Gray was an unsuccessful candidate for a Senate seat in New South Wales at the inaugural 1901 federal election. He subsequently stood in Balmain South at the 1901 New South Wales state election, but was defeated by the incumbent Australian Labor Party (ALP) MP Sydney Law. He was also a candidate for the casual vacancy in the Senate caused by the resignation of Richard O'Connor.

At the 1903 federal election, Gray was elected to a six-year Senate term beginning on 1 January 1904, standing as a Free Trader. He served on several select committees and was a member of the royal commissions into old-age pensions and the tobacco monopoly. On the latter commission he submitted a dissenting report recommending against nationalisation of the tobacco industry. Gray spoke on a wide range of topics, although he was often absent from the Senate due to ill health. He was one of the few senators to oppose the use of the dictation test in the White Australia policy, describing it as "insulting legislation [...] obnoxious to Eastern nations".
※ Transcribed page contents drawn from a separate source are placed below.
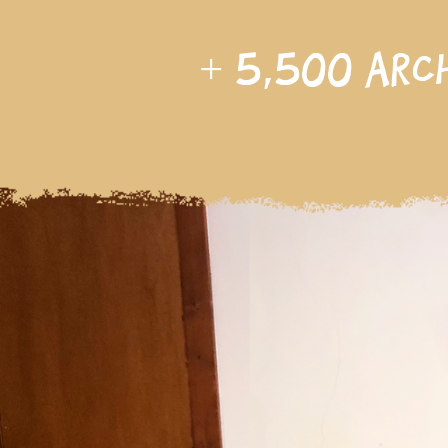
+
5,500
arc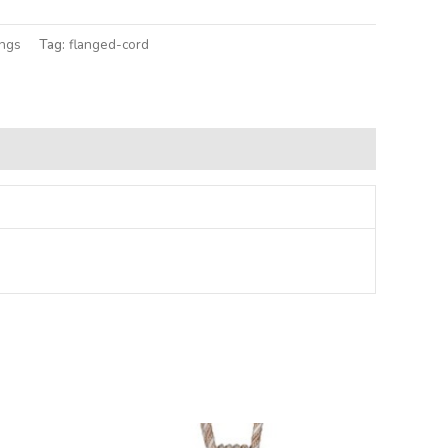
ings
Tag:
flanged-cord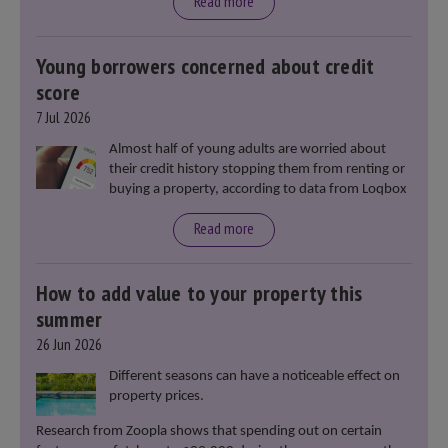
moment in our politics for 40 years.”
Read more
Young borrowers concerned about credit
score
7 Jul 2026
Almost half of young adults are worried about
their credit history stopping them from renting or
buying a property, according to data from Loqbox
Read more
How to add value to your property this
summer
26 Jun 2026
Different seasons can have a noticeable effect on
property prices.
Research from Zoopla shows that spending out on certain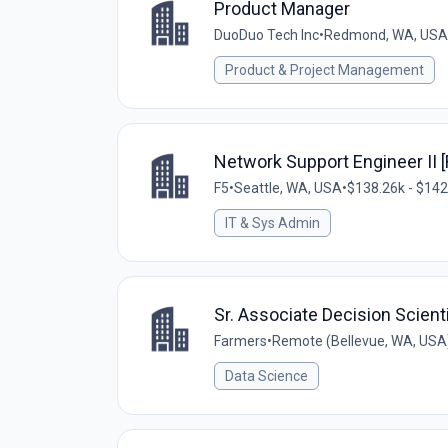
Product Manager
DuoDuo Tech Inc
•
Redmond, WA, USA
Product & Project Management
Network Support Engineer II 
F5
•
Seattle, WA, USA
•
$138.26k - $142
IT & Sys Admin
Sr. Associate Decision Scient
Farmers
•
Remote (Bellevue, WA, USA
Data Science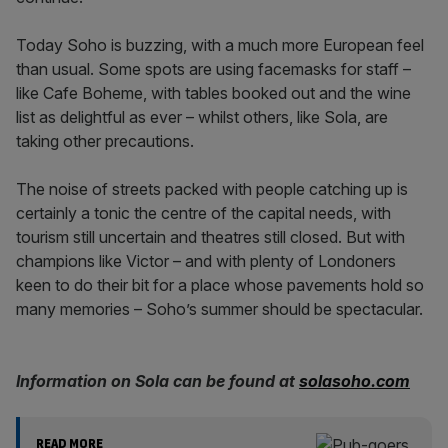
Today Soho is buzzing, with a much more European feel
than usual. Some spots are using facemasks for staff –
like Cafe Boheme, with tables booked out and the wine
list as delightful as ever – whilst others, like Sola, are
taking other precautions.
The noise of streets packed with people catching up is
certainly a tonic the centre of the capital needs, with
tourism still uncertain and theatres still closed. But with
champions like Victor – and with plenty of Londoners
keen to do their bit for a place whose pavements hold so
many memories – Soho’s summer should be spectacular.
Information on Sola can be found at
solasoho.com
READ MORE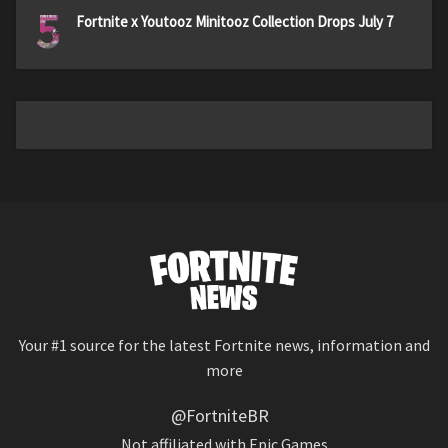
5
Fortnite x Youtooz Minitooz Collection Drops July 7
Your #1 source for the latest Fortnite news, information and
more
@FortniteBR
Not affiliated with Epic Games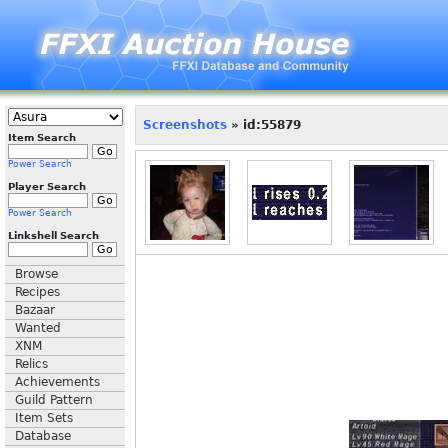
Screenshots
» id:55879
Item Search
Power Search
Player Search
Power Search
Linkshell Search
Browse
Recipes
Bazaar
Wanted
XNM
Relics
Achievements
Guild Pattern
Item Sets
Database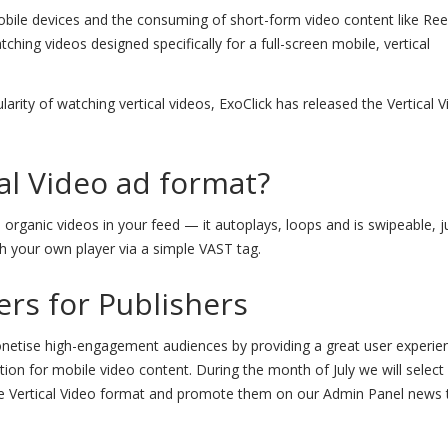
ile devices and the consuming of short-form video content like Ree
ching videos designed specifically for a full-screen mobile, vertical
arity of watching vertical videos, ExoClick has released the Vertical 
cal Video ad format?
 organic videos in your feed — it autoplays, loops and is swipeable, ju
h your own player via a simple VAST tag.
ers for Publishers
onetise high-engagement audiences by providing a great user experie
tion for mobile video content. During the month of July we will select
he Vertical Video format and promote them on our Admin Panel news 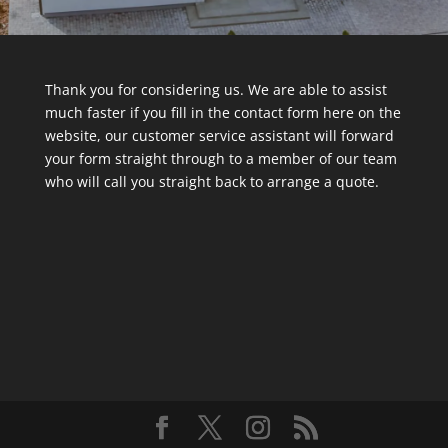
Thank you for considering us. We are able to assist
much faster if you fill in the contact form here on the
website, our customer service assistant will forward
your form straight through to a member of our team
who will call you straight back to arrange a quote.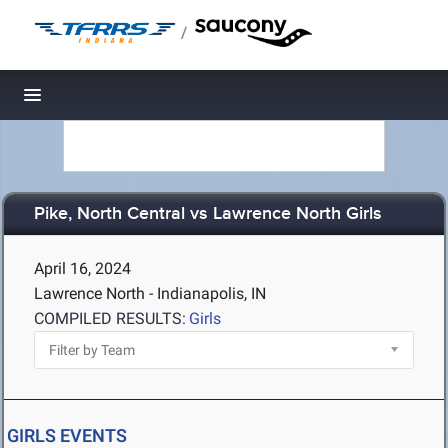
/
Toggle navigation
Pike, North Central vs Lawrence North Girls
April 16, 2024
Lawrence North - Indianapolis, IN
COMPILED RESULTS:
Girls
GIRLS EVENTS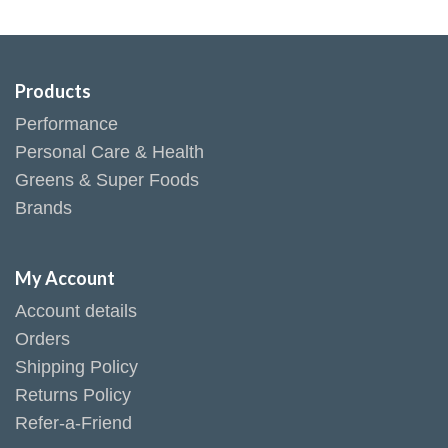
Products
Performance
Personal Care & Health
Greens & Super Foods
Brands
My Account
Account details
Orders
Shipping Policy
Returns Policy
Refer-a-Friend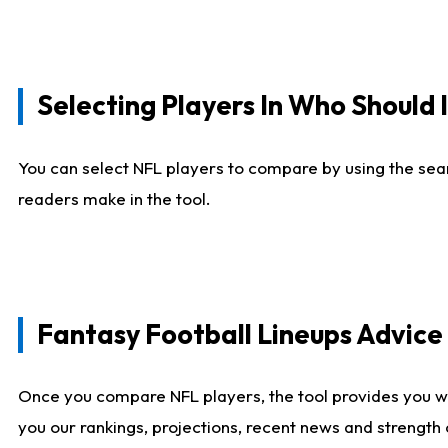
Selecting Players In Who Should 
You can select NFL players to compare by using the sear
readers make in the tool.
Fantasy Football Lineups Advic
Once you compare NFL players, the tool provides you w
you our rankings, projections, recent news and strength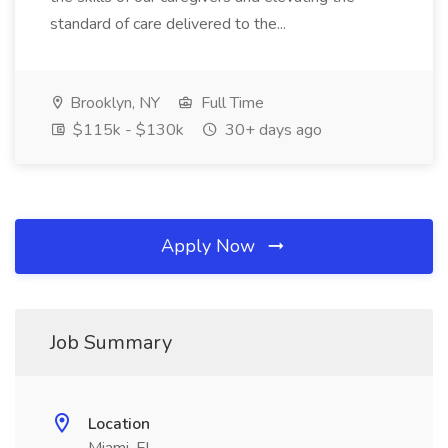
standard of care delivered to the...
Brooklyn, NY
Full Time
$115k - $130k
30+ days ago
Apply Now
Job Summary
Location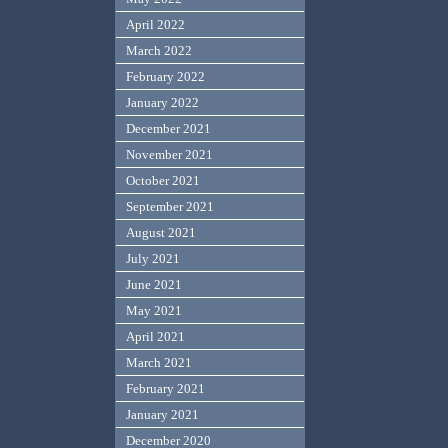
April 2022
March 2022
February 2022
January 2022
December 2021
November 2021
October 2021
September 2021
August 2021
July 2021
June 2021
May 2021
April 2021
March 2021
February 2021
January 2021
December 2020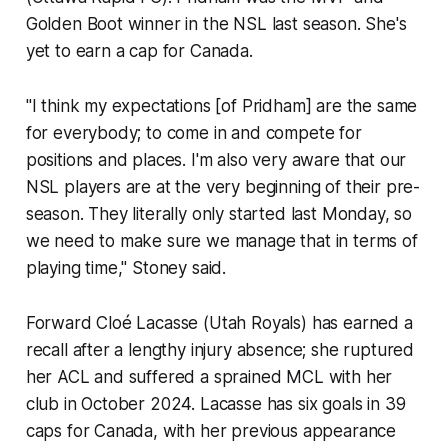
Golden Boot winner in the NSL last season. She's
yet to earn a cap for Canada.
"I think my expectations [of Pridham] are the same
for everybody; to come in and compete for
positions and places. I'm also very aware that our
NSL players are at the very beginning of their pre-
season. They literally only started last Monday, so
we need to make sure we manage that in terms of
playing time," Stoney said.
Forward Cloé Lacasse (Utah Royals) has earned a
recall after a lengthy injury absence; she ruptured
her ACL and suffered a sprained MCL with her
club in October 2024. Lacasse has six goals in 39
caps for Canada, with her previous appearance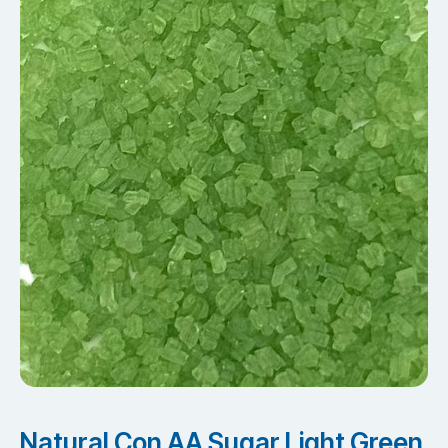
Natural Con AA Sugar Light Green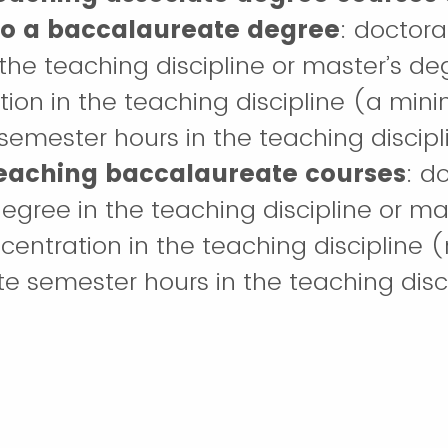
 to a baccalaureate degree
: doctora
the teaching discipline or master’s de
ion in the teaching discipline (a min
emester hours in the teaching discipl
teaching baccalaureate courses
: d
egree in the teaching discipline or ma
centration in the teaching discipline
e semester hours in the teaching disci
teaching graduate and post-bacca
ork
: earned doctoral/terminal degree 
iscipline or a related discipline.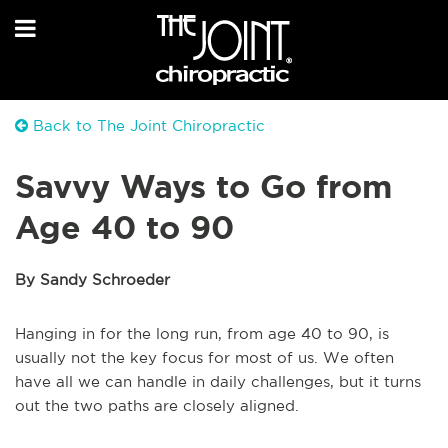
Back to The Joint Chiropractic
Savvy Ways to Go from
Age 40 to 90
By Sandy Schroeder
Hanging in for the long run, from age 40 to 90, is
usually not the key focus for most of us. We often
have all we can handle in daily challenges, but it turns
out the two paths are closely aligned.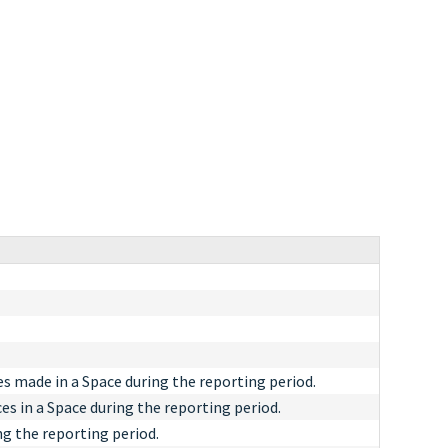
s made in a Space during the reporting period.
s in a Space during the reporting period.
g the reporting period.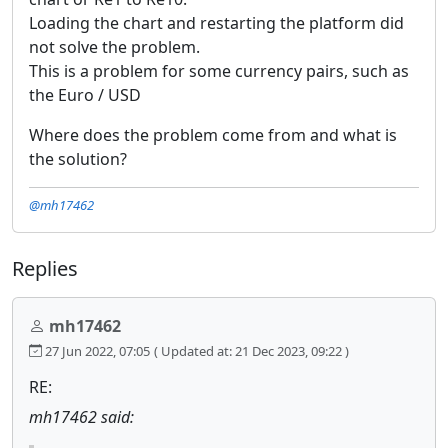
Loading the chart and restarting the platform did
not solve the problem.
This is a problem for some currency pairs, such as
the Euro / USD
Where does the problem come from and what is
the solution?
@mh17462
Replies
mh17462
27 Jun 2022, 07:05
( Updated at: 21 Dec 2023, 09:22 )
RE:
mh17462 said: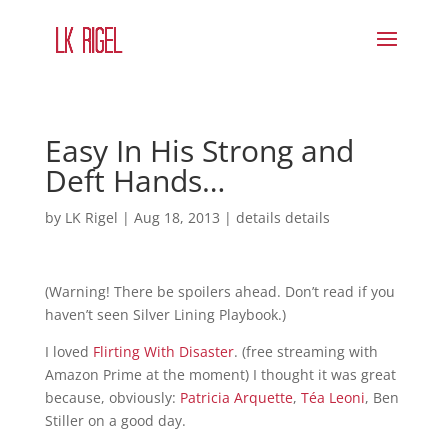
Easy In His Strong and
Deft Hands…
by
LK Rigel
|
Aug 18, 2013
|
details details
(Warning! There be spoilers ahead. Don’t read if you
haven’t seen Silver Lining Playbook.)
I loved
Flirting With Disaster
. (free streaming with
Amazon Prime at the moment) I thought it was great
because, obviously:
Patricia Arquette
,
Téa Leoni
, Ben
Stiller on a good day.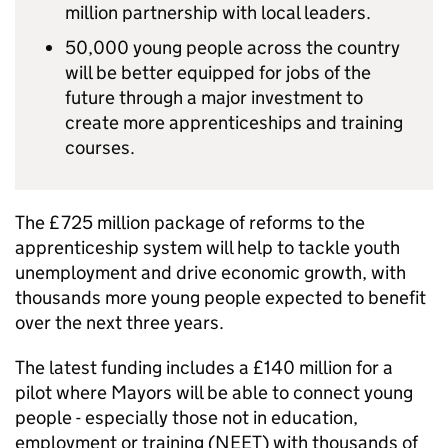
million partnership with local leaders.
50,000 young people across the country
will be better equipped for jobs of the
future through a major investment to
create more apprenticeships and training
courses.
The £725 million package of reforms to the
apprenticeship system will help to tackle youth
unemployment and drive economic growth, with
thousands more young people expected to benefit
over the next three years.
The latest funding includes a £140 million for a
pilot where Mayors will be able to connect young
people - especially those not in education,
employment or training (NEET) with thousands of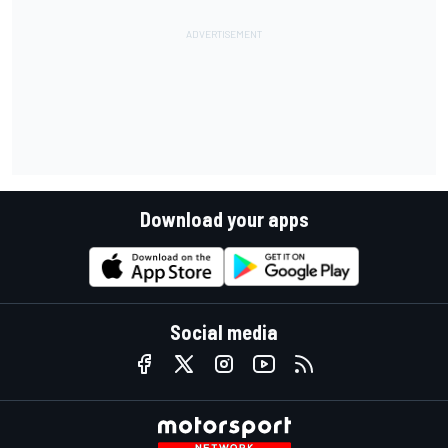
Download your apps
Social media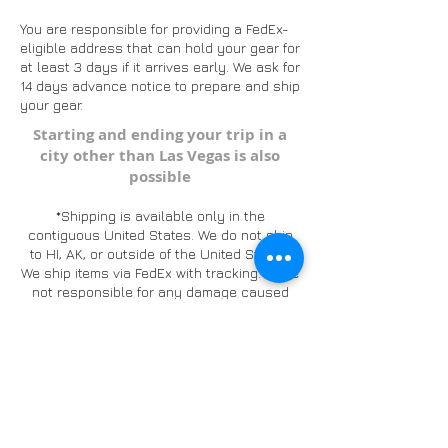
You are responsible for providing a FedEx-
eligible address that can hold your gear for
at least 3 days if it arrives early. We ask for
14 days advance notice to prepare and ship
your gear.
Starting and ending your trip in a
city other than Las Vegas is also
possible
*​
Shipping is available only in the
contiguous United States. We do not ship
to HI, AK, or outside of the United States.
We ship items via FedEx with tracking. We're
not responsible for any damage caused
during shipping.
want to know more?
contact us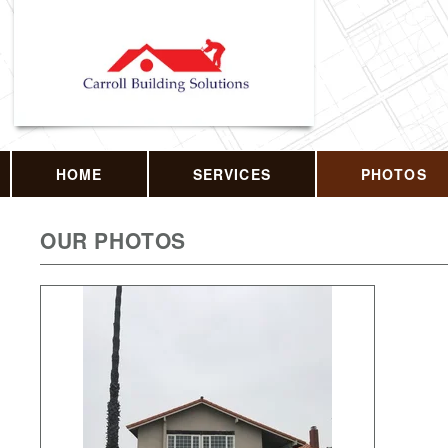
HOME
SERVICES
PHOTOS
OUR PHOTOS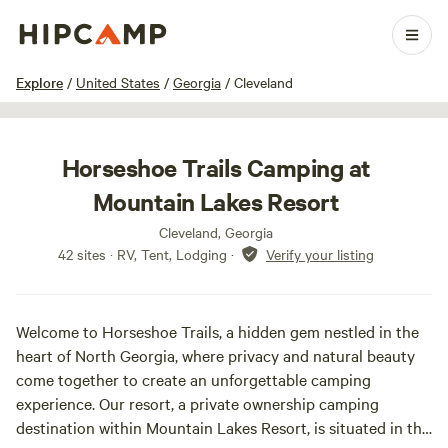
1 / 20
Explore
/
United States
/
Georgia
/
Cleveland
Horseshoe Trails Camping at
Mountain Lakes Resort
Cleveland, Georgia
42 sites · RV, Tent, Lodging
·
Verify your listing
Welcome to Horseshoe Trails, a hidden gem nestled in the
heart of North Georgia, where privacy and natural beauty
come together to create an unforgettable camping
experience. Our resort, a private ownership camping
destination within Mountain Lakes Resort, is situated in the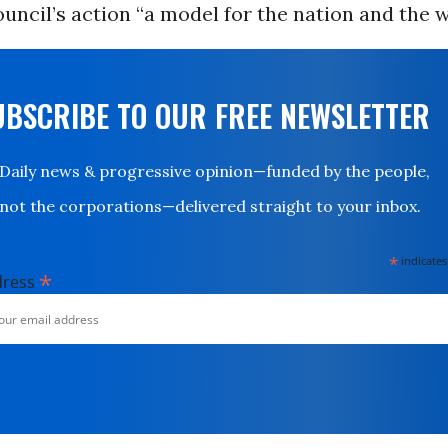
ouncil’s action “a model for the nation and the w
UBSCRIBE TO OUR FREE NEWSLETTER
Daily news & progressive opinion—funded by the people,
not the corporations—delivered straight to your inbox.
*
indicates
*
dress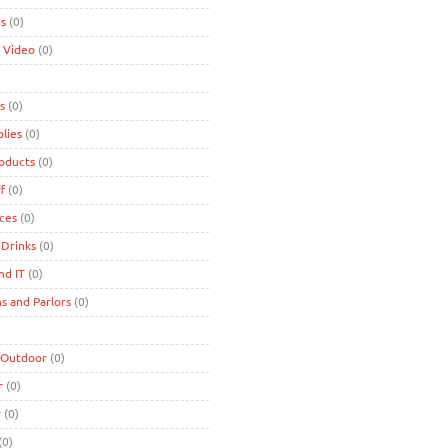
es
(0)
 Video
(0)
s
(0)
lies
(0)
roducts
(0)
f
(0)
ces
(0)
 Drinks
(0)
nd IT
(0)
s and Parlors
(0)
 Outdoor
(0)
r
(0)
r
(0)
(0)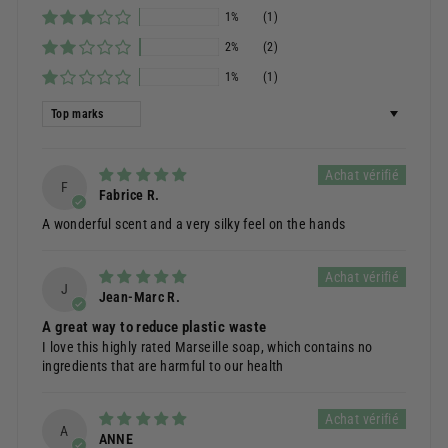
1%
(1)
2%
(2)
1%
(1)
Sort by
F
Fabrice R.
A wonderful scent and a very silky feel on the hands
J
Jean-Marc R.
A great way to reduce plastic waste
I love this highly rated Marseille soap, which contains no
ingredients that are harmful to our health
A
ANNE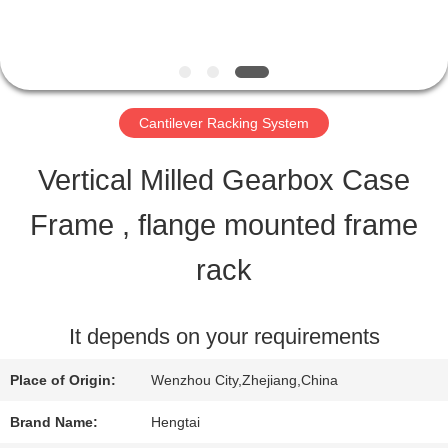
QUALITY
CONTROL
Cantilever Racking System
CONTACT
Vertical Milled Gearbox Case
US
Frame , flange mounted frame
rack
REQUEST
A QUOTE
It depends on your requirements
Place of Origin:
Wenzhou City,Zhejiang,China
SITEMAP
Brand Name:
Hengtai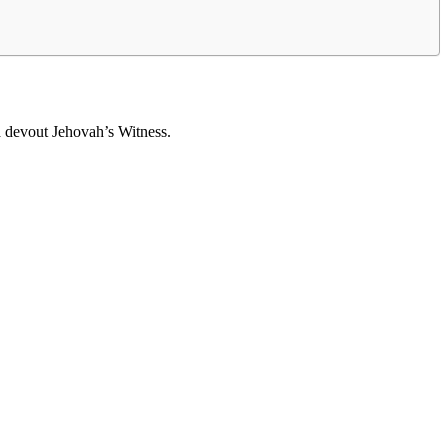
a devout Jehovah’s Witness.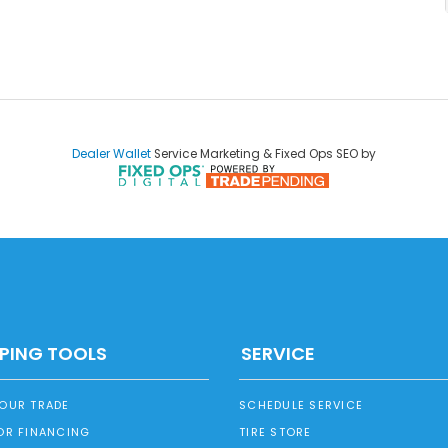
Dealer Wallet
Service Marketing & Fixed Ops SEO by
PING TOOLS
SERVICE
YOUR TRADE
SCHEDULE SERVICE
OR FINANCING
TIRE STORE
Gray supported the "Fusion" of the Free Trade and Protectionist parties into a new Liberal Party in 1909. He unsuccessfully sought re-election as a Liberal candidate at the 1910 federal election. The Bulletin summarised Gray's contributions as follows:

He made soap, was a Freetrader with a leaning to Protection for soap; and was, for a short time, a Senator for N.S.W. in the soap interest.

==Personal life==
In 1865, Gray married Elizabeth Dunning, with whom he had six children. He died at his home in Ashfield, New South Wales, on 18 April 1914, following a brain aneurysm.

Gray was active in the Yorkshire Society of New South Wales and served a term as president. He was a supporter of the Orange Order and in 1908 was the lead speaker at the Orangemens' Day celebrations in Sydney, in which he called on its members to "uphold the dominancy of the Protestant faith" and "prevent the attempts which are being made to bring about Roman Catholic dominance in the parliaments of Australia and in every phase of your social and municipal life".